John Guardiano, in column on the main site and a subsequent blog post, laments the lack of a genuine debate over the prospect of allowing gays to openly serve in the military. Part of the difficulty of debating the issue is that that for those opposed to allowing homosexuals to serve openly, it’s self-evident why this would cause problems for the military, while for those who support open service (as I do), it’s a no-brainer that sexual orientation shouldn’t make a difference.
I think a lot of this comes down to a person’s general perception of homosexuality. John rightly points out that Americans have become more tolerant of homosexuality over the years, and suggests:
This is attributable in no small measure to a concerted propaganda campaign waged by Hollywood, television, and the media to depict lesbians and homosexuals in the most favorable light possible. Consequently, it is all but impossible to find a gay character, on TV or in a movie, who is bad or despicable — or who suffers from vices and compulsions that might be more common within the gay community.
I disagree with this characterization, because I don’t need to rely on Hollywood propaganda. I happen to be a heterosexual living in a neighborhood with a large gay population, and don’t feel at all threatened by it. I see gay couples when I buy groceries, eat at nearby restaurants, or enter the elevator to my apartment building. I don’t view them as heroes — I just don’t see it as a big deal one way or the other. So, quite honestly, I have to strain to try and understand why people are so concerned about gays serving in the military.
John makes another argument — that allowing gays to serve openly would require soldiers to affirm homosexuality, which would then be a violation of their religious freedom. Part of the reason I disagree with this assessment is that I have a very narrow reading of the First Amendment. I think the founders were mainly concerned with preventing the establishment of a national religion, like say the Church of America, that all citizens would be forced to belong to. This is why, for instance, I support the right of local schools to allow voluntary prayer. But the other problem with the argument is that it accepts as absolute fact J.E. Dyer’s dire predictions about what would happen if gays were allowed to openly serve. Dyer foresees a military in which soldiers will be forced to express approval for “Gay Pride” celebrations and denied promotions if they don’t openly affirm homosexuality.
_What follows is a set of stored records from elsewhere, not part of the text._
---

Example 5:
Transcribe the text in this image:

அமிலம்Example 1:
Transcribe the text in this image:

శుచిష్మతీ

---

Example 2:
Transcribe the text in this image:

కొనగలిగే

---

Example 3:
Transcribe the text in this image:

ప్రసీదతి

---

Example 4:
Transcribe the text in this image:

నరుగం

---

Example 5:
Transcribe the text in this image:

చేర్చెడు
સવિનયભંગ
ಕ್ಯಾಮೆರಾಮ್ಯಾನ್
But those are hypothetical scenarios and thus only serve to reinforce the views of those already opposed to lifting the ban, rather than convince those of us who don’t have a problem with allowing open service.
Meanwhile, Bill Kristol, like others supporting the continuation of “Don’t Ask, Don’t Tell,” argues that allowing gays to serve openly would hurt “unit morale and cohesion” — but he takes it for granted that everybody will understand what he means, and doesn’t bother explaining to the rest of us specifically why he thinks it would harm morale.
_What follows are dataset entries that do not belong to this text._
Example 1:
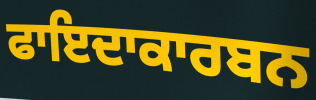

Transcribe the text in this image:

ਫਾਇਦਾਕਾਰਬਨ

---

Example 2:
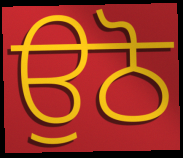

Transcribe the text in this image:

ਉਠੋ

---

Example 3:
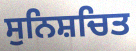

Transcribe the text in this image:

ਸੁਨਿਸ਼ਚਿਤ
To me, it’s hard to see what the fuss is about. This isn’t about lowering the standards of the military, because everybody would still have to meet all of the physical and other requirements necessary for military service. And it isn’t as if the military will, for the first time, be admitting gays. Homosexuals are already serving in the military. Straight soldiers already have to assume that anybody in their unit could be gay, and likely already have an idea of who is and isn’t. So the only change we’re talking about is whether we should continue to force soldiers who are serving our nation honorably to live a lie and face ejection from the military simply on the basis of whether they’re attracted to boys or girls, or to allow them to be open about their orientation. Like I said, it seems like a no-brainer to me.
UPDATE: Dyer responds in comments (you have to scroll down). I encourage you to read her entire response, but the gist of her argument is that within the civilian context, we’ve already seen an effort to force affirmation of homosexuality, so we should expect the same sort of thing would occur in the military. Yet just because gays want to be able to openly serve in the military, it doesn’t mean that they’ll want to make a public show of it and start holding gay pride marches on military bases. I surely wouldn’t support the scenario Dyer suggests in which “eligibility for promotion or command will be contingent on explicit support for homosexuality,” but I just don’t think there’s a high likelihood of that happening. However, if something like that did happen, any soldiers who were discriminated against because of a refusal to endorse homosexuality would be in a position to challenge the policy. Dyer notes the case of San Deigo firefighters were forced to participate in a gay pride parade. But those firefighters happened to have sued and won.